Hace unas semanas tuve la oportunidad de entrevistar al consejero delegado de una gran institución financiera, y le pregunté cómo veía él el banco del futuro. Yo esperaba encontrarme una respuesta digital, orientada a la tecnología, con el software como protagonista. El banco del futuro debería —o debe— ser una empresa de software, una suerte de plataforma global para servicios financieros en un mundo íntegramente digital. O así me imaginaba yo su respuesta.
Casualmente, en un encuentro reciente con empresarios de la industria de las telecomunicaciones, la máxima se repetía. El software será un elemento clave en las futuras empresas del sector… “Software is eating the world” es una de las principales frases hechas que inundan las presentaciones sobre la transformación digital. Hasta aquí, todos felices, sobre todo aquellos que hemos vivido el ostracismo de la tecnología, que hace unos años era el patito feo de las áreas funcionales de la empresa.
Pero la respuesta del consejero delegado no fue ni mucho menos la que esperaba. El banco del futuro, en sus palabras, será aquel capaz de identificar los principios y valores de sus clientes, alinearse con ellos, y contribuir a la sociedad. Toda una lección para mi mentalidad digital, orientada al valor del dato, a las inteligencias artificiales y a las experiencias de un cliente omnicanal cada vez más exigente.
Tenemos tendencia a convertir la tecnología en un fin en sí mismo. Quizás sea fruto del efecto moda, o simplemente de la novedad de un mercado joven que se reinventa a un ritmo superior al que somos capaces de asimilar. Las barbas del vecino prevalecen con frecuencia a los propios objetivos, que pasan a un segundo plano.

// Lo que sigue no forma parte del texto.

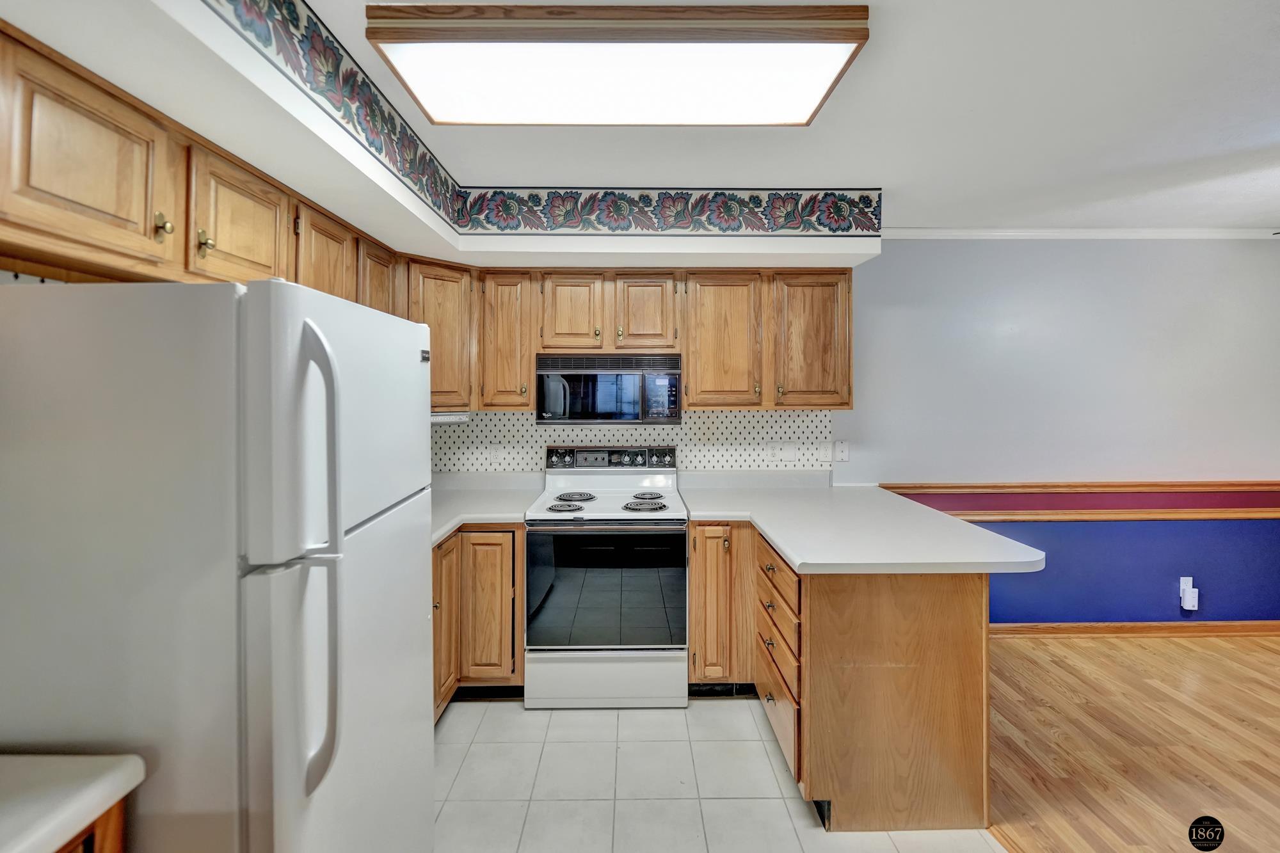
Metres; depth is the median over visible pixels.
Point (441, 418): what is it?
under-cabinet light
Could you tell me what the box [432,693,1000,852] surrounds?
tile floor
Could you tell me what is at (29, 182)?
upper cabinet run
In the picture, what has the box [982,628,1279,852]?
wood floor
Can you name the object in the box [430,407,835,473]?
tile backsplash
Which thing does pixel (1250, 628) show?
baseboard
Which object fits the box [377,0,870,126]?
ceiling light
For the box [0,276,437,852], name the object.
refrigerator
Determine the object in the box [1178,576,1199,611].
wall outlet
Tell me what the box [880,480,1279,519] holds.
chair rail
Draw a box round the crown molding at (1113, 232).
[879,227,1279,238]
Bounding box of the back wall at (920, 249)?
[455,241,1279,621]
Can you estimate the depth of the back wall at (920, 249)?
3.24 m
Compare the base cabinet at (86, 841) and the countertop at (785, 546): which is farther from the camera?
the countertop at (785, 546)
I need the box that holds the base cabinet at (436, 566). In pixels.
[431,525,523,720]
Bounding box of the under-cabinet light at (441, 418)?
[431,410,471,423]
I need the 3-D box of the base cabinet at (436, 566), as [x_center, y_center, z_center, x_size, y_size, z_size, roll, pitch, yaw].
[-0.970,0.891,2.507,0.746,0.869,0.899,0,1,-1]
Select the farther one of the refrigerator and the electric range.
the electric range
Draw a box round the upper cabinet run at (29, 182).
[0,18,409,304]
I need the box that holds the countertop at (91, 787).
[0,752,146,852]
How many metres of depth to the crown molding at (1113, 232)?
3.17 m
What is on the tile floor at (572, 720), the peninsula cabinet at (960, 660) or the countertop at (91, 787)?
the peninsula cabinet at (960, 660)
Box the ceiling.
[232,0,1279,234]
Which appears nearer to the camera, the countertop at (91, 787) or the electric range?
the countertop at (91, 787)
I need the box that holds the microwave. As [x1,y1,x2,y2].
[535,351,682,423]
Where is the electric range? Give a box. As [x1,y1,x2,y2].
[525,445,689,706]
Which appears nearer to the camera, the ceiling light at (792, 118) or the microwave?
the ceiling light at (792, 118)
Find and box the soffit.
[0,0,889,269]
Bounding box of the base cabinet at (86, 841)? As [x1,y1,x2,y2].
[56,796,127,852]
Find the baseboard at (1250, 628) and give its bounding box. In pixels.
[987,620,1279,638]
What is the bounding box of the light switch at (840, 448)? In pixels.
[832,439,849,461]
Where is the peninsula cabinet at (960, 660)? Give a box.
[678,519,998,837]
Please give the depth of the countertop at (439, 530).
2.77 m
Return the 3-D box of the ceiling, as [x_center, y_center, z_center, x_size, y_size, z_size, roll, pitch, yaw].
[1.492,-1.153,0.933,6.233,0.102,5.041,0,1,-1]
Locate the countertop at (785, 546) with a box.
[682,473,1048,575]
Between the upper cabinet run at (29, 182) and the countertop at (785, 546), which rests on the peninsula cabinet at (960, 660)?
the countertop at (785, 546)
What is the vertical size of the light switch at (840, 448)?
0.120 m
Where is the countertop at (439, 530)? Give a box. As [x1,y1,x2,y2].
[426,471,542,545]

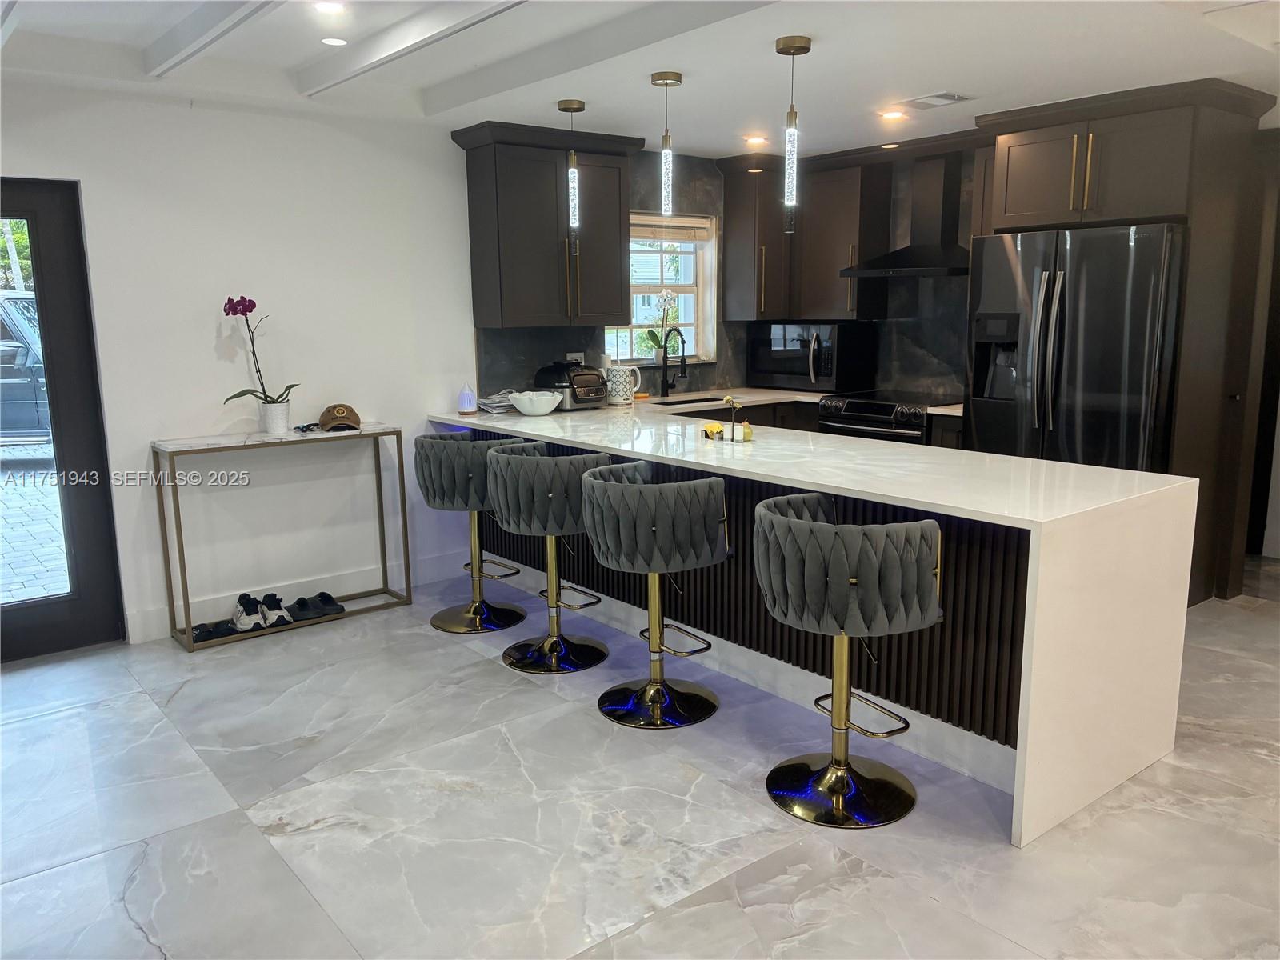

LA FIDELIZACIÓN NO ESTÁ EN LOS PROCESOS, EN LAS MARCAS O EN LA TECNOLOGÍA
En paralelo, o incluso como resultado de ello, solemos ver solo la punta del iceberg. La verdadera revolución en la que nos encontramos ahora es la del cliente, mucho más empoderado que el de hace unas décadas, por la progresiva equiparación entre oferta y demanda, así como por las bondades de un contexto digital que ha democratizado la relación entre cliente y proveedor. Hemos pasado de un enfoque tradicional, el producto como eje de la estrategia, a un foco en el cliente, epicentro actual de nuestro modelo de negocio, procesos y tecnología.
Son muchos los signos que permiten aventurar la próxima revolución. El propósito o la misión de los que Peter Drucker nos hablaba hace décadas cobran cada vez más relevancia. Las empresas se esmeran en tener fans, pero la fidelización no está en los procesos ni en las marcas. Y mucho menos en la tecnología. El porqué cobra cada vez más relevancia frente al cómo. La globalización que la tecnología permite nos llama al compromiso social y alimenta nuestra necesidad de devolver a la sociedad lo que esta nos da.
Me atrevería a aventurar que el siguiente gran eje de las estrategias empresariales será la sociedad, en un mundo más igualitario y global. El desarrollo de nuestra condición de prosumidores, la economía colaborativa o los modelos de negocio multilaterales son algunos de los ingredientes que se suman a este camino de vuelta a la esencia, a la razón de ser de las empresas.
La siguiente revolución será aquella en la que los principios y valores recobrarán el protagonismo que nunca debieron haber perdido.